Task item: Count how many lines below include the string "SQUARE". Only that number should appear in the reply.

Supplied data:
····················

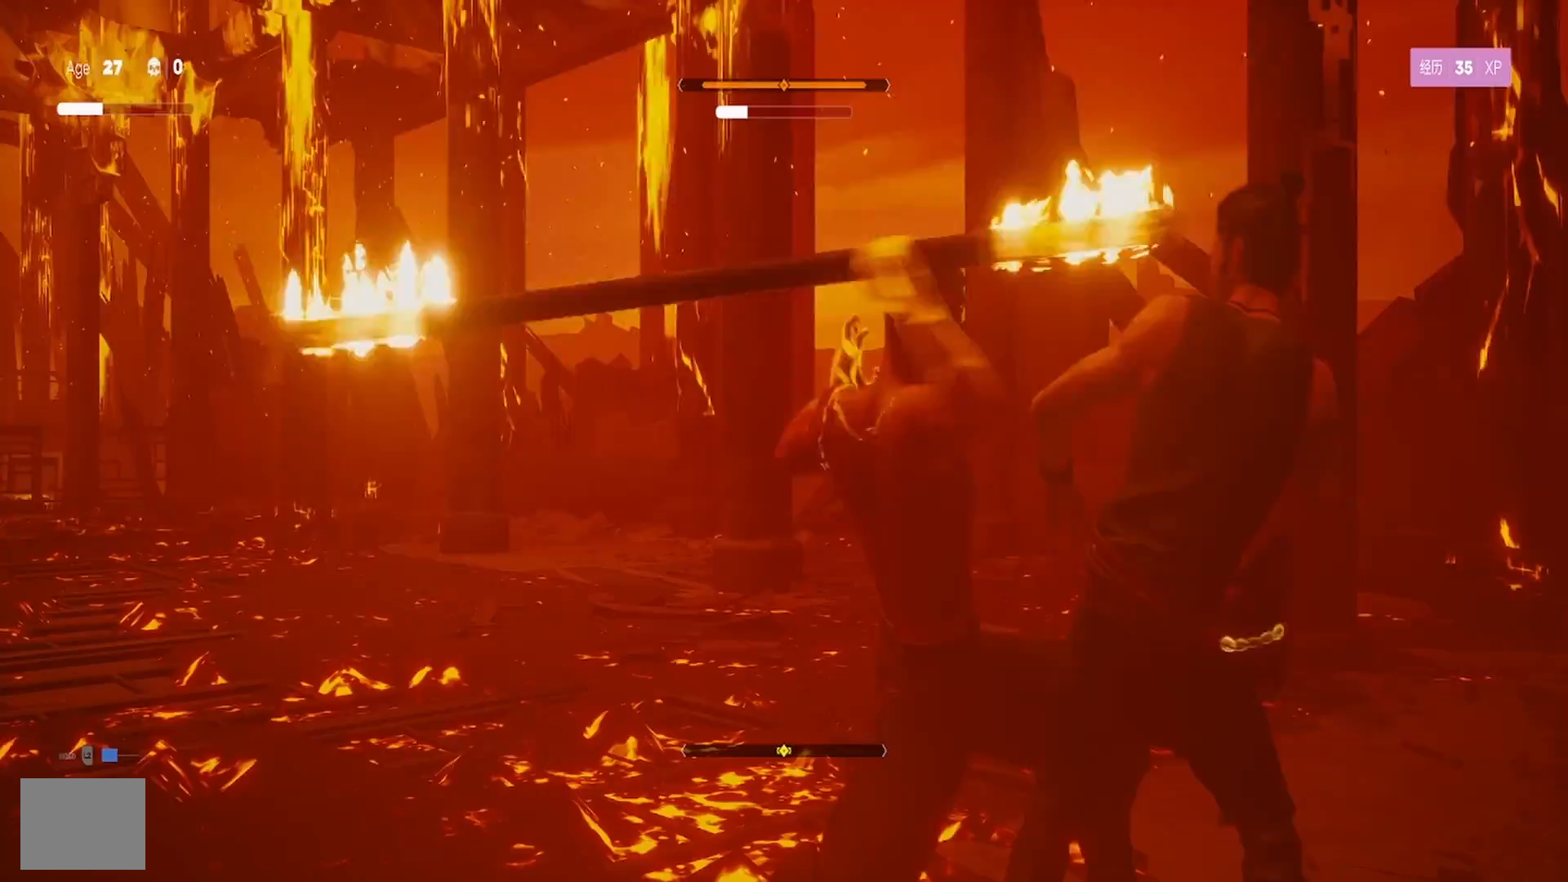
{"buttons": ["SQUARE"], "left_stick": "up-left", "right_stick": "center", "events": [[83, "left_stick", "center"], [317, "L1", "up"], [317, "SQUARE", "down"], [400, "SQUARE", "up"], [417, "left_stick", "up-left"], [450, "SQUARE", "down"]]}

····················

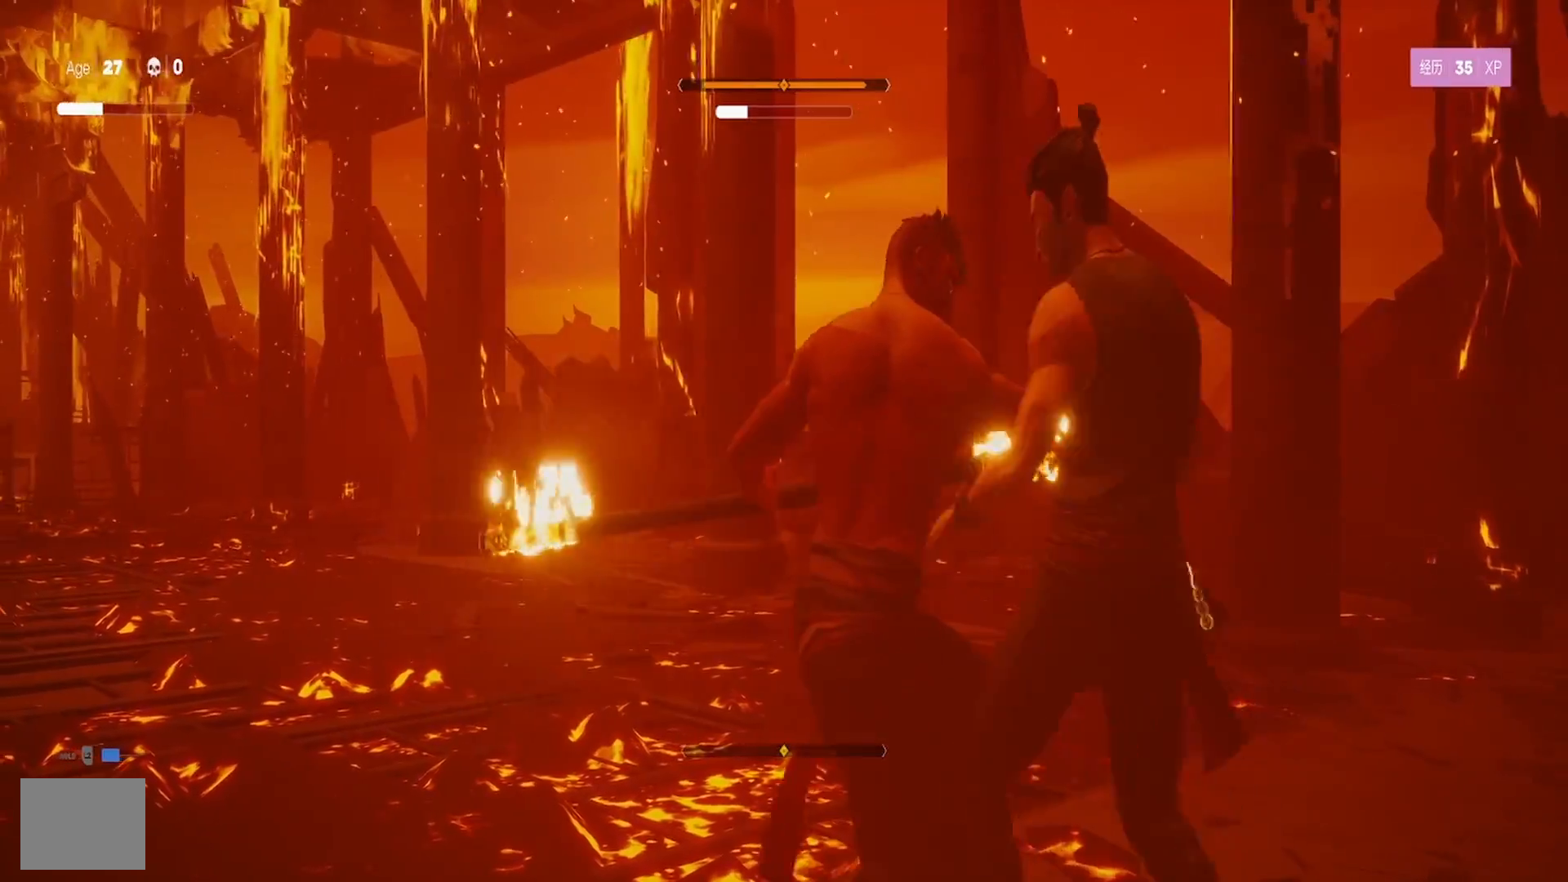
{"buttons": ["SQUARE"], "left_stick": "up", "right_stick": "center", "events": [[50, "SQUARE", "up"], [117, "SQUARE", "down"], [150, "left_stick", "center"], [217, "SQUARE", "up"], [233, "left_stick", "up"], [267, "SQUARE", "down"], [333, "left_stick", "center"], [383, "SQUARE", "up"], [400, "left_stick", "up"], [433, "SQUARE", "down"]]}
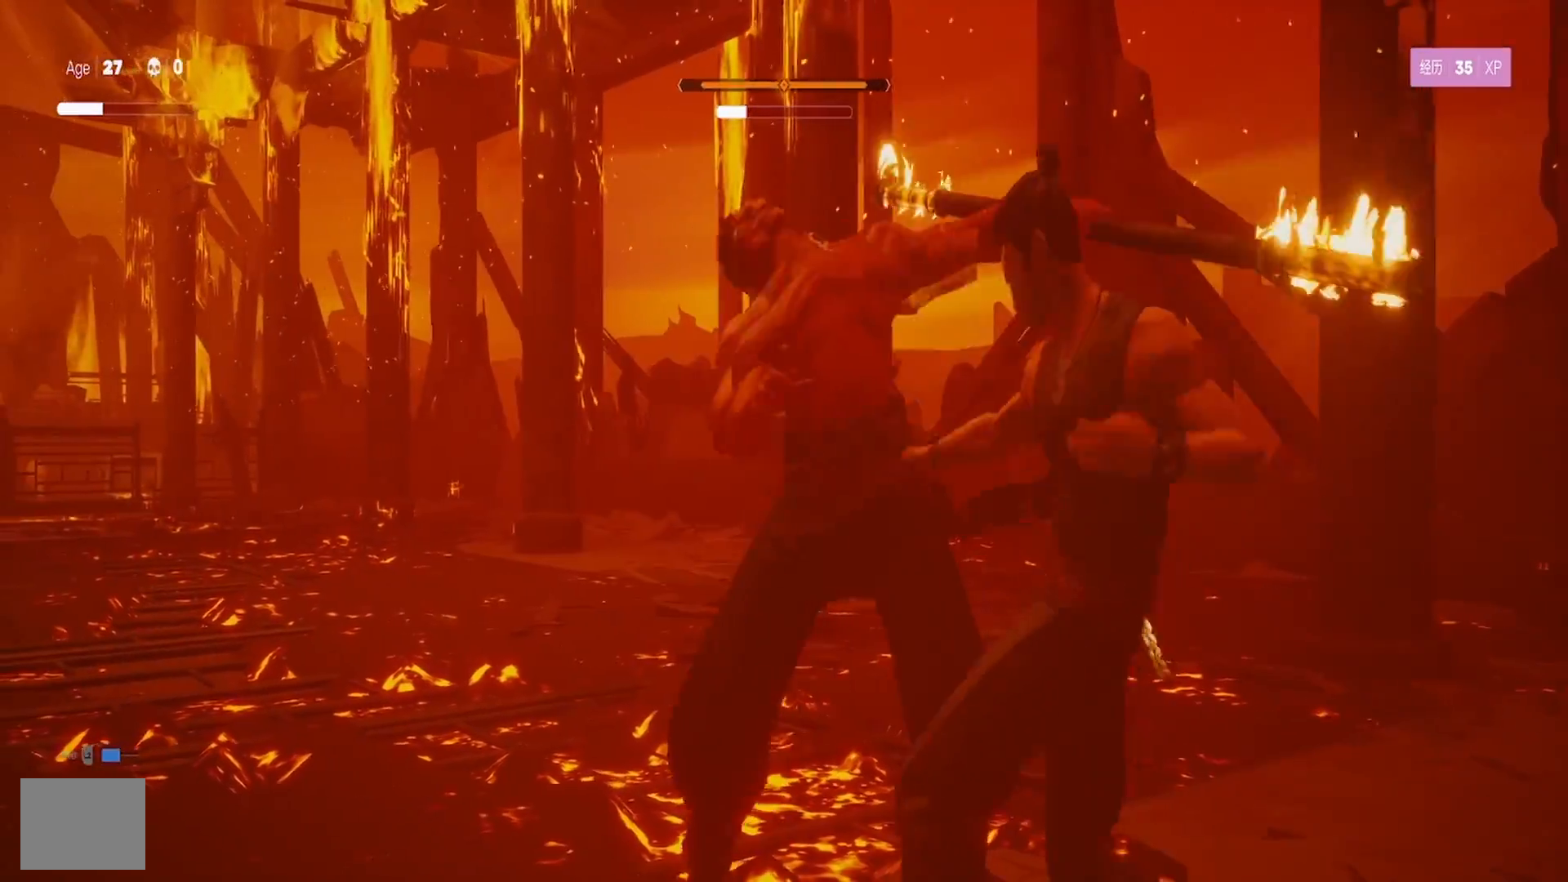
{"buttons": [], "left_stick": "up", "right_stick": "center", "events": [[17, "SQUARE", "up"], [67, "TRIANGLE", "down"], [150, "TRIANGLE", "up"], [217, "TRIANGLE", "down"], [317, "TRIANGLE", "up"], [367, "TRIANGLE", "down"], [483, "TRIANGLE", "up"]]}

····················

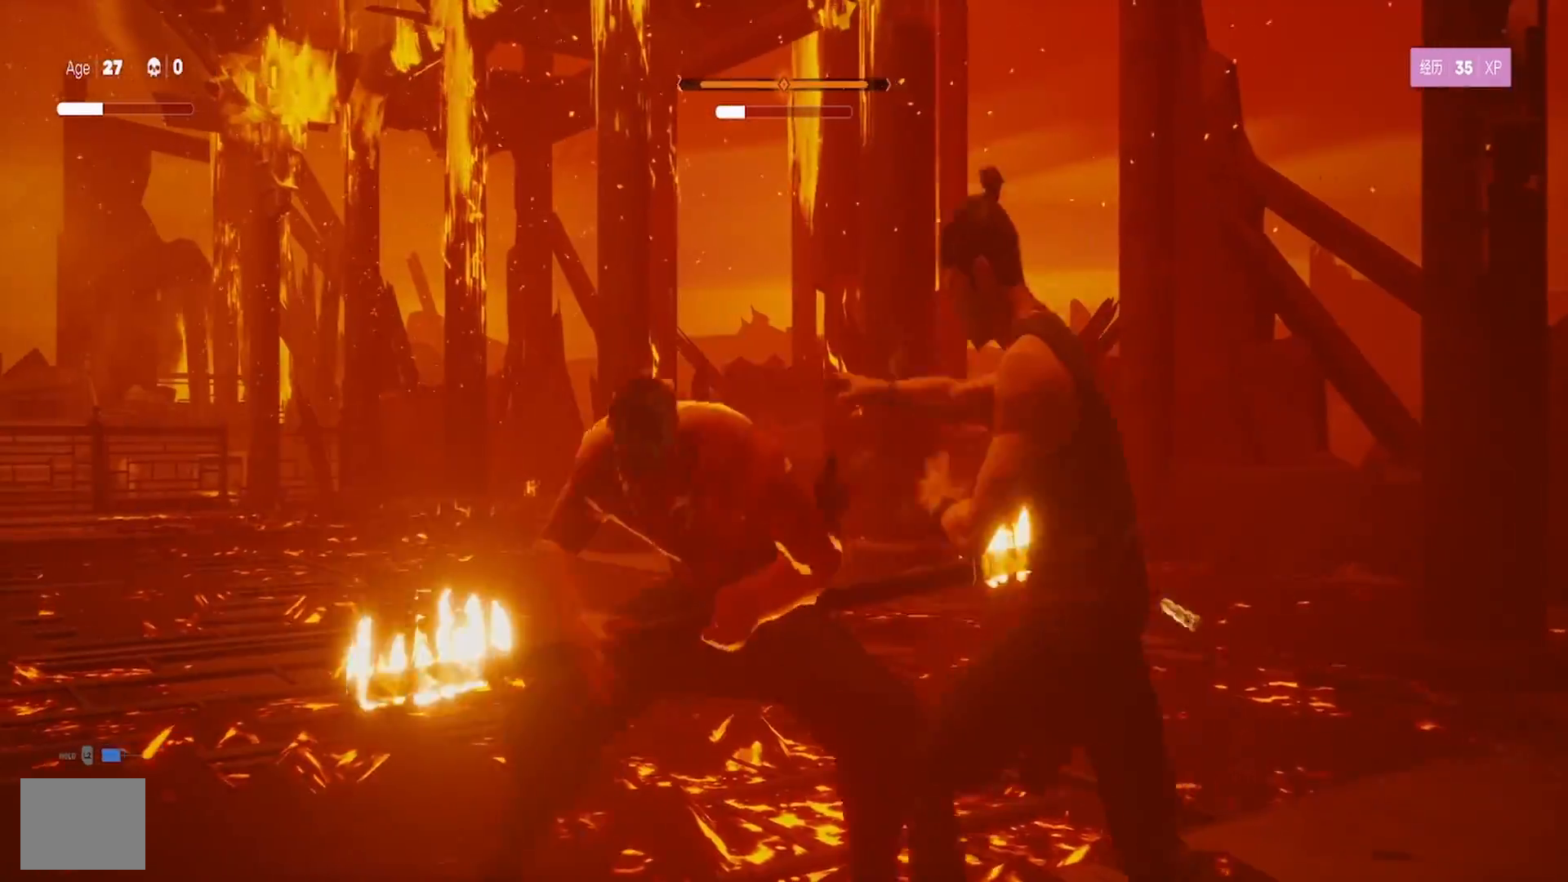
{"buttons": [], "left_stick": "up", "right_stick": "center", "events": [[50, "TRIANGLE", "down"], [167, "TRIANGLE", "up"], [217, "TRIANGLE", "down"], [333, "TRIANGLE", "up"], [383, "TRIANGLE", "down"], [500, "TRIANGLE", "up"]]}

····················

Finished task: 3